- PROBLEM TO SOLVE
Go through the material below and count the lines in which the word "height" occurs; the only output is the number.

- SOURCE DATA

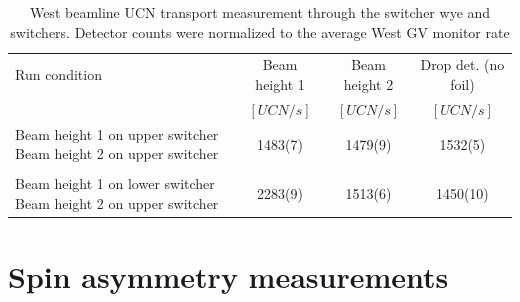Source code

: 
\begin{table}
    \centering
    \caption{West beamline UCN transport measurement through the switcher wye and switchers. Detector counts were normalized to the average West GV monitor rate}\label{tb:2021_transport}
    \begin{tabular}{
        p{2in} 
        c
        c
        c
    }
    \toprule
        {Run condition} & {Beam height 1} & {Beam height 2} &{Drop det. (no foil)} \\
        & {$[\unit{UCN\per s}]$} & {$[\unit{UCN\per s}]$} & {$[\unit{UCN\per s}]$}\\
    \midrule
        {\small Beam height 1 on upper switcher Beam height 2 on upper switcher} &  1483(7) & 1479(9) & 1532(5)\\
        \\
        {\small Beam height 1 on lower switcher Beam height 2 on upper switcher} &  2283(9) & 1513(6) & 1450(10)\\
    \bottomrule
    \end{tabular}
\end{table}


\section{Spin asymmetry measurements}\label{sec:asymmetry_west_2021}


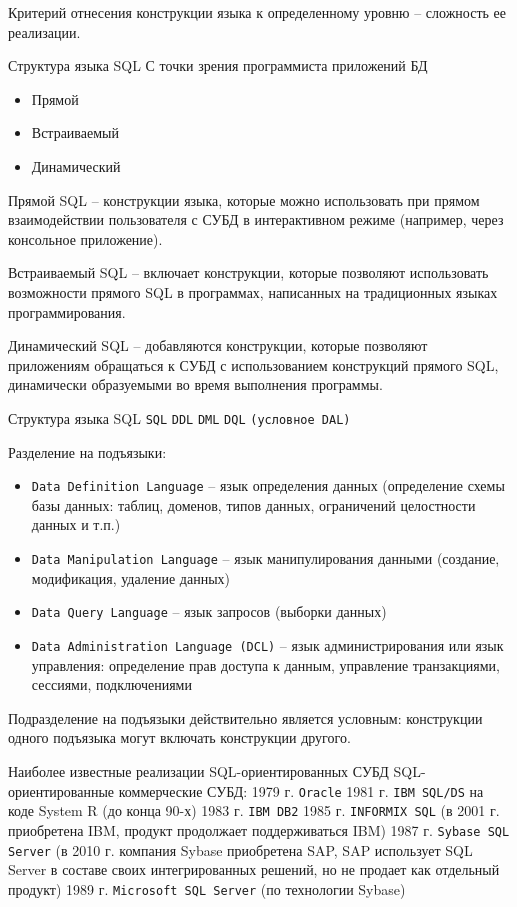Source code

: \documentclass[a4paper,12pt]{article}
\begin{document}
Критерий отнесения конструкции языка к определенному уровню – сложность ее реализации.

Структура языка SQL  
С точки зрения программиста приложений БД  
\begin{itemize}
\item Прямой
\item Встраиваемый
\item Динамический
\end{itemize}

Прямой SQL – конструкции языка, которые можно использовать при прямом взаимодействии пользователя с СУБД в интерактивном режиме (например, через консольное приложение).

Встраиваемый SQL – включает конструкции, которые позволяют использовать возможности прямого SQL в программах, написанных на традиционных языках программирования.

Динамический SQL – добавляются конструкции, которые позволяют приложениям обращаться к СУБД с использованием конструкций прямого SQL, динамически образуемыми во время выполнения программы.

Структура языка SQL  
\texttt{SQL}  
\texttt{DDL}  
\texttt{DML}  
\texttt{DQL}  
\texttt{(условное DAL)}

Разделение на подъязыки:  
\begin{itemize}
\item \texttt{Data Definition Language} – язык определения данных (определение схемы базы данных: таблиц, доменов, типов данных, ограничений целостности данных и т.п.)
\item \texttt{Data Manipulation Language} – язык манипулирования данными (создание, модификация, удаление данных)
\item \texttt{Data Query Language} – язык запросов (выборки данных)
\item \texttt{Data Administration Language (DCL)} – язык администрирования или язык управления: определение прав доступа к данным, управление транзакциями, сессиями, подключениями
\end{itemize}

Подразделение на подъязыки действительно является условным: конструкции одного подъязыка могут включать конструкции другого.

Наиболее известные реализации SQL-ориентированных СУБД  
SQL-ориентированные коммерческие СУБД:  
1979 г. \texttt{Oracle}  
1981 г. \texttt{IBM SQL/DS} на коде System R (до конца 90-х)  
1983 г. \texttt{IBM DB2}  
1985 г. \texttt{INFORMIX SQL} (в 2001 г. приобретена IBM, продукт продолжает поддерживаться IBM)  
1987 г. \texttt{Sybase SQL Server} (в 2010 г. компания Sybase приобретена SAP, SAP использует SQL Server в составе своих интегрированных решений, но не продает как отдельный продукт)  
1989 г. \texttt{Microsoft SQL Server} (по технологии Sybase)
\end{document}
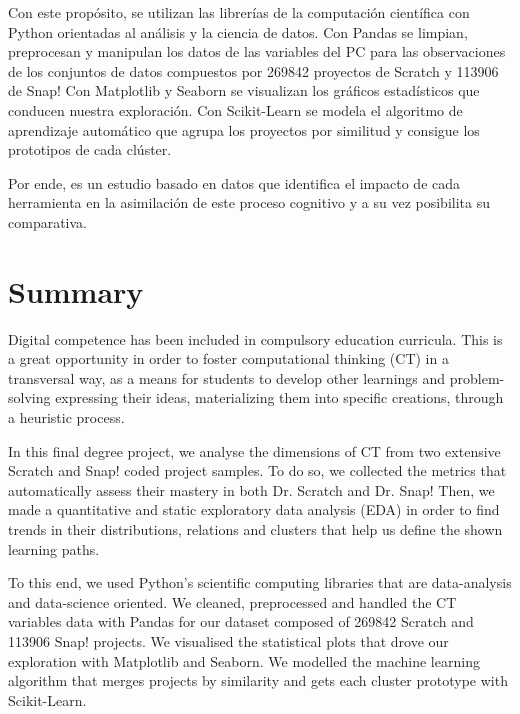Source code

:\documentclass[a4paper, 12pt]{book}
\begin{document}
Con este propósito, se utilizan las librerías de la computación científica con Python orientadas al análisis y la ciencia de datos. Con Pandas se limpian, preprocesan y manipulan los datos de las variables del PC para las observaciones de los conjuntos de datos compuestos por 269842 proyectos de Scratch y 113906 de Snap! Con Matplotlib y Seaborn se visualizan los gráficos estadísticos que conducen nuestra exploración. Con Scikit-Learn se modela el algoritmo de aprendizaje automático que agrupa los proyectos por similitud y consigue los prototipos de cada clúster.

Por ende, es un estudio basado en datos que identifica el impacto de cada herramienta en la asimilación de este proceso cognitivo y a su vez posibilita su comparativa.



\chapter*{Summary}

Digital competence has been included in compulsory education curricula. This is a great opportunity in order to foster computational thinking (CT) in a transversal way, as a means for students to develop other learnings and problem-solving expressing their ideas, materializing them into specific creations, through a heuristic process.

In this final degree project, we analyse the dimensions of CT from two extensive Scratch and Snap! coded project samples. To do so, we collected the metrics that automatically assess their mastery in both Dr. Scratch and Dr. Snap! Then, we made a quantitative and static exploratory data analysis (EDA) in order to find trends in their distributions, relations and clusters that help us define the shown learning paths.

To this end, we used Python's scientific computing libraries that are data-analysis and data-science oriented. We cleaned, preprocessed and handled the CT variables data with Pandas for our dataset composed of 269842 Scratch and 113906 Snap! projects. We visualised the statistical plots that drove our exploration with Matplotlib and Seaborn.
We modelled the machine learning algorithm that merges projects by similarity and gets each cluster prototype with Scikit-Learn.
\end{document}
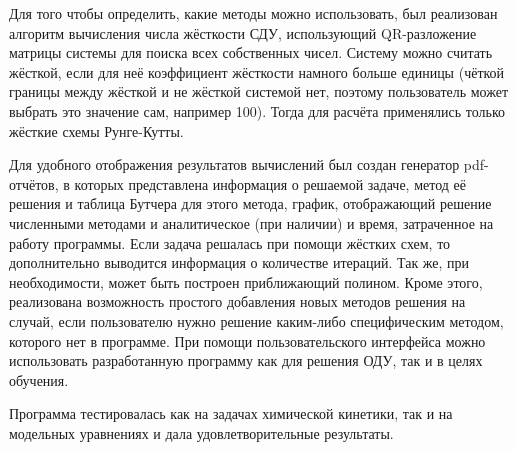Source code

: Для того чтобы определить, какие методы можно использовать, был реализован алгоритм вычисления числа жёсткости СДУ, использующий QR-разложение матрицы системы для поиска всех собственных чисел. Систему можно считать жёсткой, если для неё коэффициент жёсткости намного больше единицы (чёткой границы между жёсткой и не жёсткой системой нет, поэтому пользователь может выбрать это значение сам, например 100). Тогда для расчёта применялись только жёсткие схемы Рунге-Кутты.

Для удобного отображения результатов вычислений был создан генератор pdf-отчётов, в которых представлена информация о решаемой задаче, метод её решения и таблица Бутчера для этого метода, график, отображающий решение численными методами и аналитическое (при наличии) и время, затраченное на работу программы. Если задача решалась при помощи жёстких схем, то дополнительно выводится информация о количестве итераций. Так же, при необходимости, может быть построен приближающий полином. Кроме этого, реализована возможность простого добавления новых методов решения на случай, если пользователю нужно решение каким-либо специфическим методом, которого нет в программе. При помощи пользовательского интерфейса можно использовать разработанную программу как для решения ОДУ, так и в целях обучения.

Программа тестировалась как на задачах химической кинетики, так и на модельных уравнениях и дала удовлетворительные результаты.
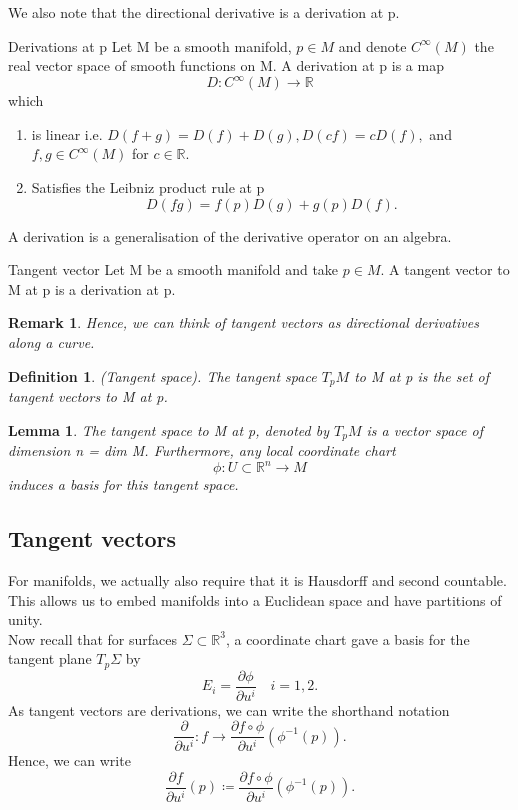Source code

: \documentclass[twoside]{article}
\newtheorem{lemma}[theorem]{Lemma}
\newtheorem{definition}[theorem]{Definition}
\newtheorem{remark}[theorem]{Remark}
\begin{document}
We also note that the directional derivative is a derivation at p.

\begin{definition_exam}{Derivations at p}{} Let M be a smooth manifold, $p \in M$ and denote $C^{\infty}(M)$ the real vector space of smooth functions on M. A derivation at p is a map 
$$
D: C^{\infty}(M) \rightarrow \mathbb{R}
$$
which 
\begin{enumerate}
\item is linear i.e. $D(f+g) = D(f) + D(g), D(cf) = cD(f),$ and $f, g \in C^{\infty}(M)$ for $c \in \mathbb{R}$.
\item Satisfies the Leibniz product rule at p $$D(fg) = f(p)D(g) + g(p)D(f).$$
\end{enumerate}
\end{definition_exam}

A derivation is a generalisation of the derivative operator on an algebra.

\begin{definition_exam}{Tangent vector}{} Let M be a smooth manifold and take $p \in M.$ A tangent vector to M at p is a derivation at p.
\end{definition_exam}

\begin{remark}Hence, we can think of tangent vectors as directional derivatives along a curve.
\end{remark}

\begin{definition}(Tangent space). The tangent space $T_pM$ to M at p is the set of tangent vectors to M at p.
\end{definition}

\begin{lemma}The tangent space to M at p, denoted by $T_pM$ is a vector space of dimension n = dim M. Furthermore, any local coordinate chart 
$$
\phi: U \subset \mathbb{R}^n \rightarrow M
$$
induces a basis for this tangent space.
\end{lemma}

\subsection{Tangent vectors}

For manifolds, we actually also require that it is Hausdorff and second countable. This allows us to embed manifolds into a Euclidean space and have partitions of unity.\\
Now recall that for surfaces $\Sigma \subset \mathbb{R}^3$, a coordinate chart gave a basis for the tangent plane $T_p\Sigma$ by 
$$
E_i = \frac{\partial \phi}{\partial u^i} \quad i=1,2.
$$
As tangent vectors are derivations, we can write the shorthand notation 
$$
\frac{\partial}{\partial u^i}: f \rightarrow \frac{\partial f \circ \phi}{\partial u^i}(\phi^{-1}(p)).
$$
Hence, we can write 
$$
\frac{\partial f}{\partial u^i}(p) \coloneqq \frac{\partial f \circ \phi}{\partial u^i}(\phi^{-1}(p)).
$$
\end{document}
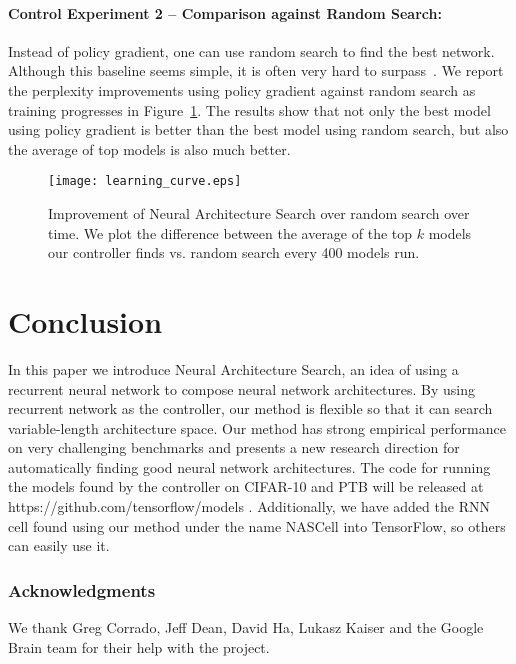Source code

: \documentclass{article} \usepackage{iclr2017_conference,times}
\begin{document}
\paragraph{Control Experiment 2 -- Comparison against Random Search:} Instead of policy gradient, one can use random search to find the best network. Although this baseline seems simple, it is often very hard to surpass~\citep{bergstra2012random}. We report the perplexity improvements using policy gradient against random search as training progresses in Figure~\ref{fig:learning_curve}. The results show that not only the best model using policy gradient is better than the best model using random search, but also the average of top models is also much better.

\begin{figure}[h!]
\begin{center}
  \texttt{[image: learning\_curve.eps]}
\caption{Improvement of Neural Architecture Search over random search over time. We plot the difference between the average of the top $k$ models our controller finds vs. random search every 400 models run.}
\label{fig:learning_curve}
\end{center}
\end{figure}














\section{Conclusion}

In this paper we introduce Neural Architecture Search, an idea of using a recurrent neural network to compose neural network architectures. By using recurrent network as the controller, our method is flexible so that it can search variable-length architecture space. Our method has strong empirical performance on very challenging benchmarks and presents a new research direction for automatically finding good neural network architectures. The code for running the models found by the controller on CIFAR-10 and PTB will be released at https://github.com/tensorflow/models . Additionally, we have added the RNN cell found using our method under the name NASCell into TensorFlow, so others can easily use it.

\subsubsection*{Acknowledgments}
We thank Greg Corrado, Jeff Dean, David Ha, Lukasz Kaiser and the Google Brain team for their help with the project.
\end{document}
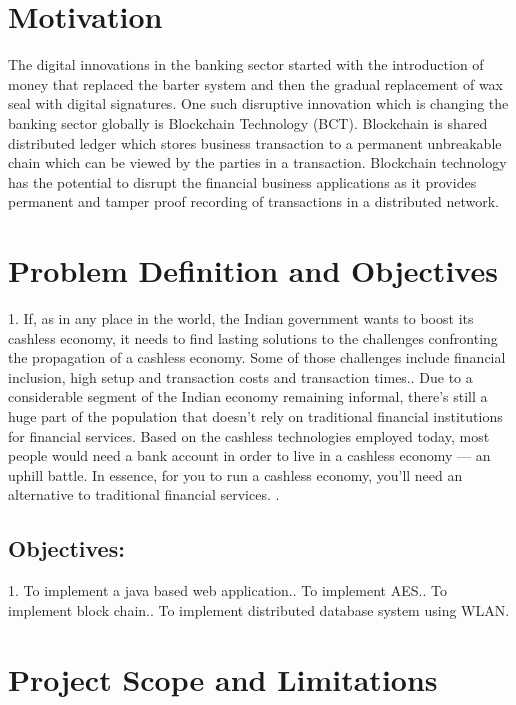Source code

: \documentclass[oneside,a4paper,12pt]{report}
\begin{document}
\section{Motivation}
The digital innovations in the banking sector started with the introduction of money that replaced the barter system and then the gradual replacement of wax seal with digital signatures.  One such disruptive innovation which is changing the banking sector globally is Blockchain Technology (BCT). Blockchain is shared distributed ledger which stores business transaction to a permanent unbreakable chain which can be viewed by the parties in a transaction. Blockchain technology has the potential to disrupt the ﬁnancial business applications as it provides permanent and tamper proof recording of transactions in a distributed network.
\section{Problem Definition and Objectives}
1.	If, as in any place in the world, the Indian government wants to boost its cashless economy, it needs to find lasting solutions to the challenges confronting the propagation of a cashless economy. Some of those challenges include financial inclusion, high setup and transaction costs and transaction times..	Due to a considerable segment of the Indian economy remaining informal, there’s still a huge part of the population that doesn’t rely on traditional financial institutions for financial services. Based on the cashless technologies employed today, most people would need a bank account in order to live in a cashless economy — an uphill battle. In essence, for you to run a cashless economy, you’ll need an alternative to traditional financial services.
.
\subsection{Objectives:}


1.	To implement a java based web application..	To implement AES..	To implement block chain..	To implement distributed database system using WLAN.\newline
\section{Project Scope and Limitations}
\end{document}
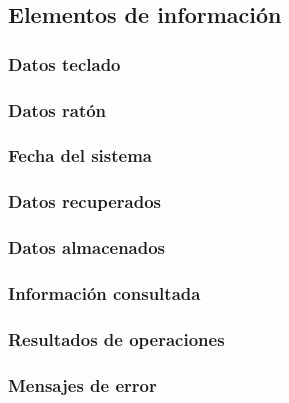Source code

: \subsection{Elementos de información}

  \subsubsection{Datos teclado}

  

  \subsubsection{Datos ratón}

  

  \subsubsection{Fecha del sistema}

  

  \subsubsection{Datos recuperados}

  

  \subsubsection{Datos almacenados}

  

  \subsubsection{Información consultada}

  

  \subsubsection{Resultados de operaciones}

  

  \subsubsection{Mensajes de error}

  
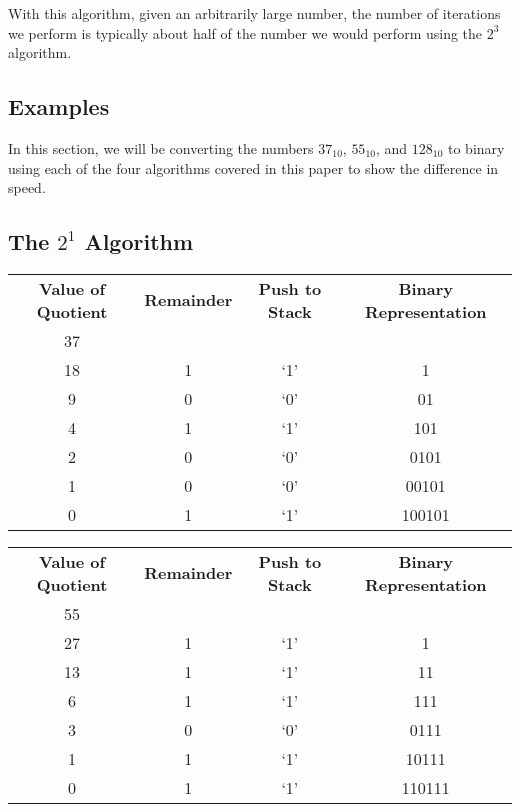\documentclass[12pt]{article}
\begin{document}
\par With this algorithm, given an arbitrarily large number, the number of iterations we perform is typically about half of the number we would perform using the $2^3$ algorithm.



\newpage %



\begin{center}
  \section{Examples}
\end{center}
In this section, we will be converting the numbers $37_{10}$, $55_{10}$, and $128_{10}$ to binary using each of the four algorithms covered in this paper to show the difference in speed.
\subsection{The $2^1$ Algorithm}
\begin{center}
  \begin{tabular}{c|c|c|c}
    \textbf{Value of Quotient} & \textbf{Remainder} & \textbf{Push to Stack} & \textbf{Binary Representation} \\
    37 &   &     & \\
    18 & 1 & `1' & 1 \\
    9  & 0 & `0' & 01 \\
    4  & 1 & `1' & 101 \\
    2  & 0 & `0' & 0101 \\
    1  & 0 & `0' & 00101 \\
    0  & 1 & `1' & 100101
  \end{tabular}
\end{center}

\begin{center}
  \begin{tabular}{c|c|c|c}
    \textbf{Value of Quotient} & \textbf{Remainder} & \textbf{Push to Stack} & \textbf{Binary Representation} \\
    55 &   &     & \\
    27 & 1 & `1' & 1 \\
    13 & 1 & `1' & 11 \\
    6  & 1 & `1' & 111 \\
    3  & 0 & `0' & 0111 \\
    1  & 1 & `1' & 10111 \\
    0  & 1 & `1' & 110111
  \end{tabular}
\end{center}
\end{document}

- REPLY
3